만약 충분한 inlier camera pose를 발견하였다면, pose를 optimization하고, candidate keyframe에서의 map point match를 더 search한다.

마지막으로 camera pose가 한번더 optimize되고, 충분한 inlier가 존재할 때 tracking 과정이 계속된다.

D. track local map

더 많은 map point 대응쌍을 찾기 위해 local map을 frame에 투영시켜 pose optimization 수행

camera pose와 initial set of feature matches의 estimation이 이루어졌을 때, 만들어진 map을 freme에 투영할 수 있고, 더욱 많은 map point correspondences를 search할 수 있다.

local map은 현재 frame에서의 map point를 공유하는 keyframe set K1과 covisibility graph에서 K1과 neighbor set인 K2를 가진다.

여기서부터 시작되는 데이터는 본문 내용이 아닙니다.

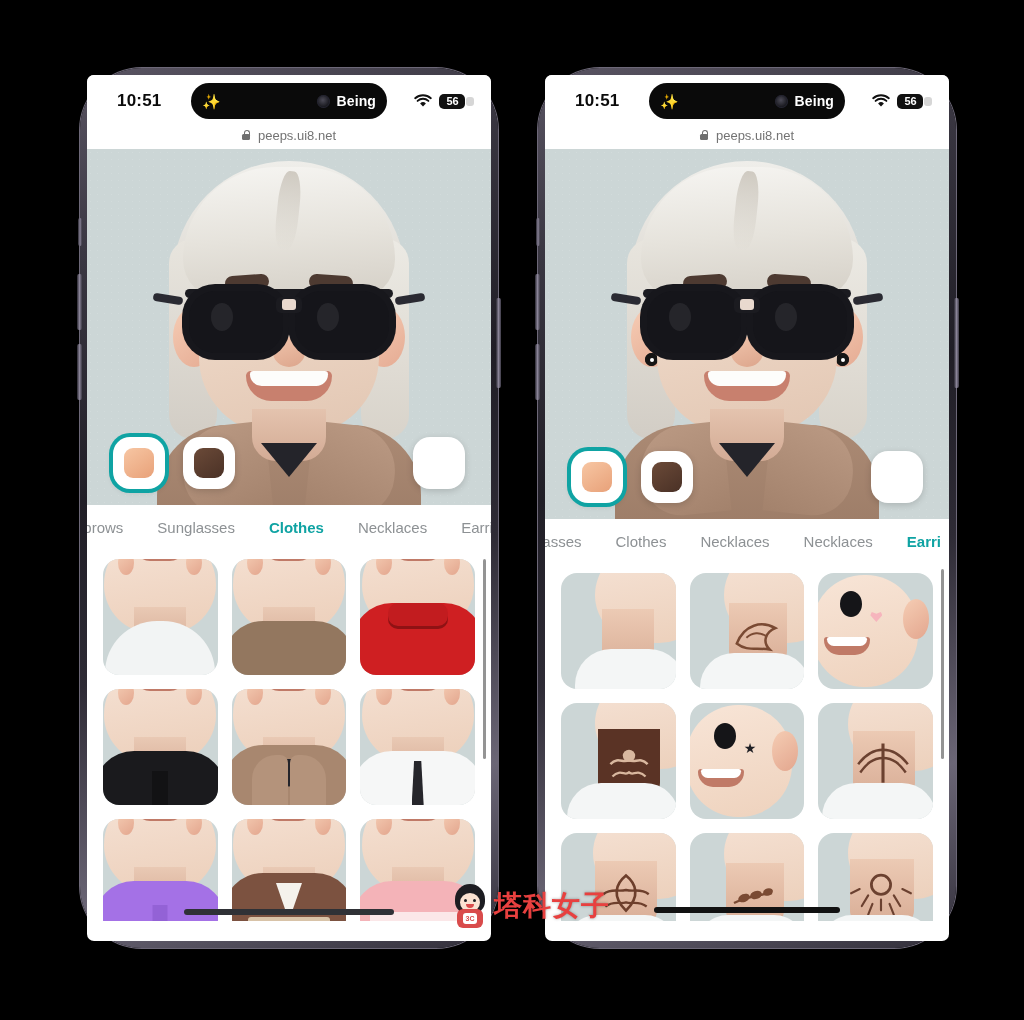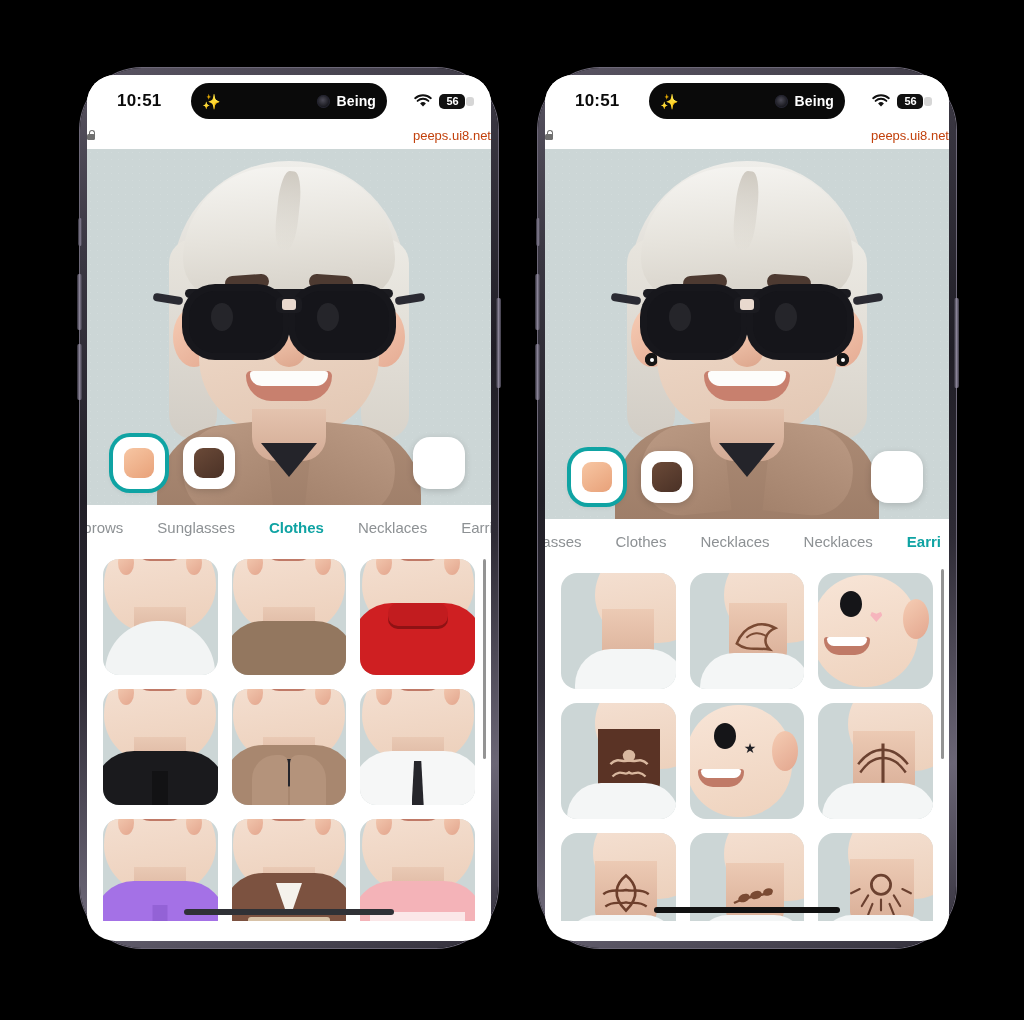"10:51" .screen { border-radius: 28px -> 7px }
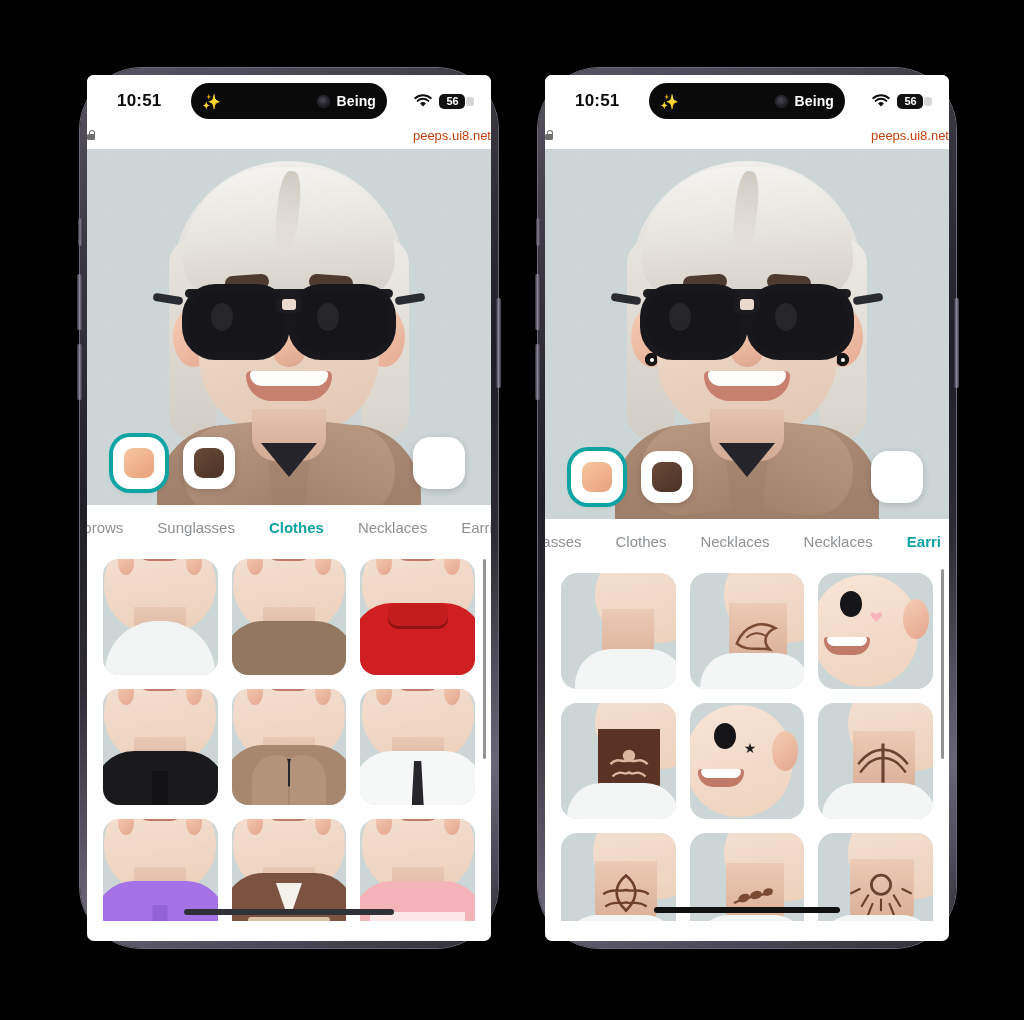"peeps.ui8.net" .urlbar { color: #c2410c -> #737373; justify-content: space-between -> center }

또한 reference keyframe인 Kref도 가지고 있는데, 이 때 Kref는 K1의 부분집합이고, 현재 frame에서의 map points를 가장 많이 공유하는 keyframe이다.

K1과 K2에서 찾을 수 있는 each map point들은 다음과 같은 방법으로 현재 frame에서 search할 수 있다.

(추후 수정)

E. New Keyframe Decision

이 과정은 현재 frame이 new keyframe으로 제시되었을 때의 마지막 step이다.

다음 4가지 조건을 모두 충족해야 key frame으로 결정하게 되는데

1. 마지막 global relocalization후, 최소 20frame 이후의 frame을 선택해야함(이보다 더 짧은 frame 이후를 선택하는 것은 너무 유사하기 때문에 의미가 없음)

2. Local mapping 수행이 적합하거나 마지막 keyframe 추가 후, 20 frame 이후의 frame

3. 현재 frame이 최소 50개 이상의 feature point을 track하고 있어야함

4. 현재 frame이 reference keyframe의 90%이하의 특징점을 track하고 있어야 함(이보다 더 짧은 frame 이후를 선택하는 것은 너무 유사하기 때문에 의미가 없기 때문일 것이라고 생각)

6. Local Mapping

여기서 매 새로운 keyframe Ki 에 대해 local mapping을 수행한다.

A. Keyframe Insertion

tracking thread에서 생성된 new keyframe의 bags of words를 계산하고, 이는 triangulating new point에 대한 data association을 돕는다.

이때, 새로운 keyframe과 원본 영상 frame에서의 map point를 비교한다.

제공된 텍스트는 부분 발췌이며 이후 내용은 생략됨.